2. Do T-cell immunotherapies work against solid tumors?

With impressive results seen in T-cell therapy, clinical trials for blood cancer patients’ researchers are only beginning to scratch the surface as most cancers that kill in the U.S. are known as solid tumors. According to the American Cancer Society, the leading types of cancers in America are solid tumors and include lung cancer, breast cancer, colorectal cancer, pancreatic cancer and prostate cancers. Solid tumors are particularly challenging for immunotherapies because the tumors cannot be accessed via the bloodstream and are inaccessible to engineered immune cells. In lung cancer tumors, for example, there is often interference from other types of immune cells in the body and T-cells often get blocked by the immunosuppressive signals sent by lung cancer cells. One method to try to overcome this biological challenge is to trick T cells to process the ‘shut down’ biosignals as ‘stay awake’ biosignals thus circumventing the body’s natural response. Researchers are hoping to use engineered surface markets in Immunotherapy for lung cancer to boost survival rates by more than 50 percent which is a vast improvement considering lung cancer typically leads to death less than four years after the initial diagnosis.

New advancements in gene therapy are also getting tested by researchers who hope to sequence the tumor genomes. This technology didn’t exist ten years ago and with genomic sequencing T-cell targets can be used for many other solid tumor types of cancer.

3. Can immunotherapy be used to prevent cancer?

The eventual goal of researchers is to try to use the human immune system to prevent the development of cancer itself. At this stage, it’s not possible; however, there are several Biotechnology companies around the world developing cancer vaccines before they form. Although still early, breast cancer vaccines are in early phase trials for women with high risk of breast cancer. The experimental breast cancer vaccine is the world’s first preventive cancer vaccine that can be trick our immune system against several cancer markers simultaneously. This vaccine is expected to move into clinical use within the next five years and used for women with high risk of developing breast cancer.
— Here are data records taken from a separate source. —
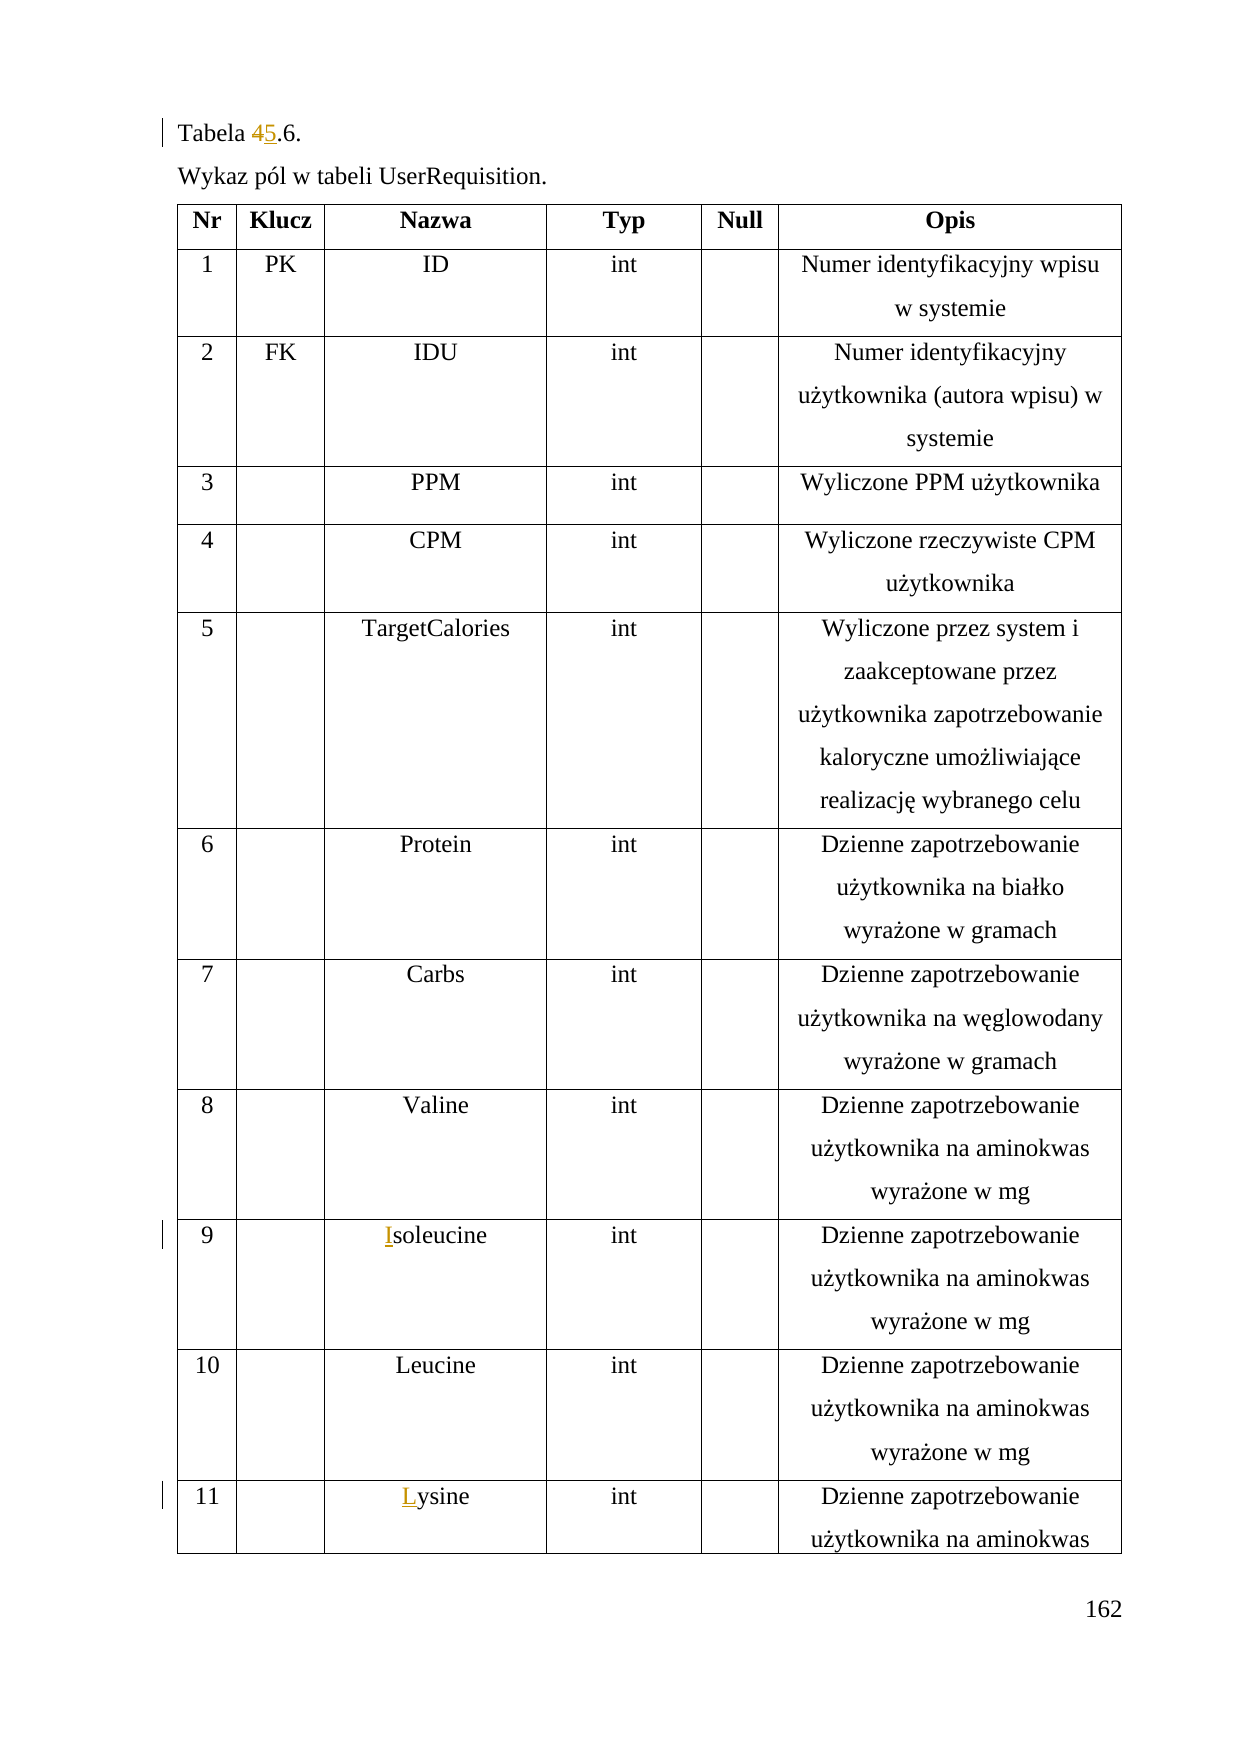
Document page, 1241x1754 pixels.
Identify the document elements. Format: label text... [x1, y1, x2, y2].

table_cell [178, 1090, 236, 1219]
table_cell Wyliczone PPM użytkownika [779, 467, 1121, 524]
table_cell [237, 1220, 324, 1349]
table_cell PK [237, 250, 324, 336]
table_cell [702, 525, 778, 612]
table_cell ID [325, 250, 546, 336]
table_header Typ [547, 205, 701, 248]
table_cell 4 [178, 525, 236, 612]
table_cell int [547, 525, 701, 612]
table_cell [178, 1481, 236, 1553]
table_cell Wyliczone rzeczywiste CPM użytkownika [779, 525, 1121, 612]
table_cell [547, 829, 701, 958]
table_cell 2 [178, 337, 236, 466]
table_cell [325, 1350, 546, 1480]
table_cell [237, 525, 324, 612]
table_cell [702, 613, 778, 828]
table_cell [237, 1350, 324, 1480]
table_cell 3 [178, 467, 236, 524]
table_cell TargetCalories [325, 613, 546, 828]
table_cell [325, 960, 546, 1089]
table_header Nazwa [325, 205, 546, 248]
table_cell [702, 337, 778, 466]
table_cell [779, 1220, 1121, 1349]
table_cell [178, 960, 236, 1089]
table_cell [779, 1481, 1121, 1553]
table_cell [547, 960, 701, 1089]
table_cell int [547, 467, 701, 524]
table_cell CPM [325, 525, 546, 612]
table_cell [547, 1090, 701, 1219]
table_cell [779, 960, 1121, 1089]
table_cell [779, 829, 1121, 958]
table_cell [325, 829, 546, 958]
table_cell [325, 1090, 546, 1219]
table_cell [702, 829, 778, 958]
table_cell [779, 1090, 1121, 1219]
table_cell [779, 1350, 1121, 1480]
table_cell IDU [325, 337, 546, 466]
table_cell PPM [325, 467, 546, 524]
table_cell 1 [178, 250, 236, 336]
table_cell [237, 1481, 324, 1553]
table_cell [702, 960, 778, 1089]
table_cell [702, 250, 778, 336]
text Wykaz pól w tabeli UserRequisition. [177, 161, 1122, 190]
table_cell Numer identyfikacyjny użytkownika (autora wpisu) w systemie [779, 337, 1121, 466]
table_cell [702, 467, 778, 524]
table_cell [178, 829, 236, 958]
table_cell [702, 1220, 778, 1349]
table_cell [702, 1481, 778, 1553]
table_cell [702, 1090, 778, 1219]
table_cell Numer identyfikacyjny wpisu w systemie [779, 250, 1121, 336]
table_cell [237, 613, 324, 828]
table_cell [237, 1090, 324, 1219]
table_cell FK [237, 337, 324, 466]
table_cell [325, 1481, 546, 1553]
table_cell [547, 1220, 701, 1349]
table_header Null [702, 205, 778, 248]
table_cell int [547, 250, 701, 336]
table_cell int [547, 337, 701, 466]
text Tabela .6. [177, 118, 1122, 147]
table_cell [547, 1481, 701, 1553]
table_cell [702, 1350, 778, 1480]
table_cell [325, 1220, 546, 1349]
table_cell 5 [178, 613, 236, 828]
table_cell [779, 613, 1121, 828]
table_header Nr [178, 205, 236, 248]
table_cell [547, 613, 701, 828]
table_cell [237, 467, 324, 524]
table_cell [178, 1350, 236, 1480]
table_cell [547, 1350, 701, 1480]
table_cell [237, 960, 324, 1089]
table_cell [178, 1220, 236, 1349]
table_header Opis [779, 205, 1121, 248]
table_header Klucz [237, 205, 324, 248]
4. Which patients respond best to Immunotherapy? Researchers are sifting through millions of biomarkers which can include anything from proteins in tissue and blood to genetic mutations used by checkpoint blockers.

A recent study, in the New England Journal of Medicine, has identified “neo-antigens” which are specific molecules in tumors. Neo-antigens seem to appear when gene mutations cause changes to protein making the altered protein seem “foreign” to the body’s immune system which triggers an immune response. Scientists hope that by better understanding the tumor mutations in DNA they will be better able to identify a more significant number of DNA mutations and map the neo-antigens that occur amongst the participants of checkpoint blockade therapy. These neo-antigens appear to be completely missing in patients who had very little of or no benefit from immunotherapy.

5. How much will cancer immunotherapies cost?

The economic impact of cancer in America is over $90 billion annually. The high cost of developing immunotherapy medications is incredibly high, but like other medical breakthroughs, the associated costs of development are expected to decline as the technology becomes more refined. The current price of T-cell therapies has already plummeted thanks to improvements in gene sequencing which cost over $100 million fifteen years ago but is less than $500 today. Most researchers anticipate that the cost of cellular immunotherapies will drop significantly over the next decade.

For most cutting-edge treatments, it takes many years for clinical research to gather the definitive data on long-term results and associated side effects which are necessary to help define the value equation.

As cancer researchers gain a better understanding of the human body’s immune system, future advances in cancer vaccines and cancer therapies will follow. It may be early, but most oncologists are confident that we are nearing the end of the beginning for cancer immunotherapies.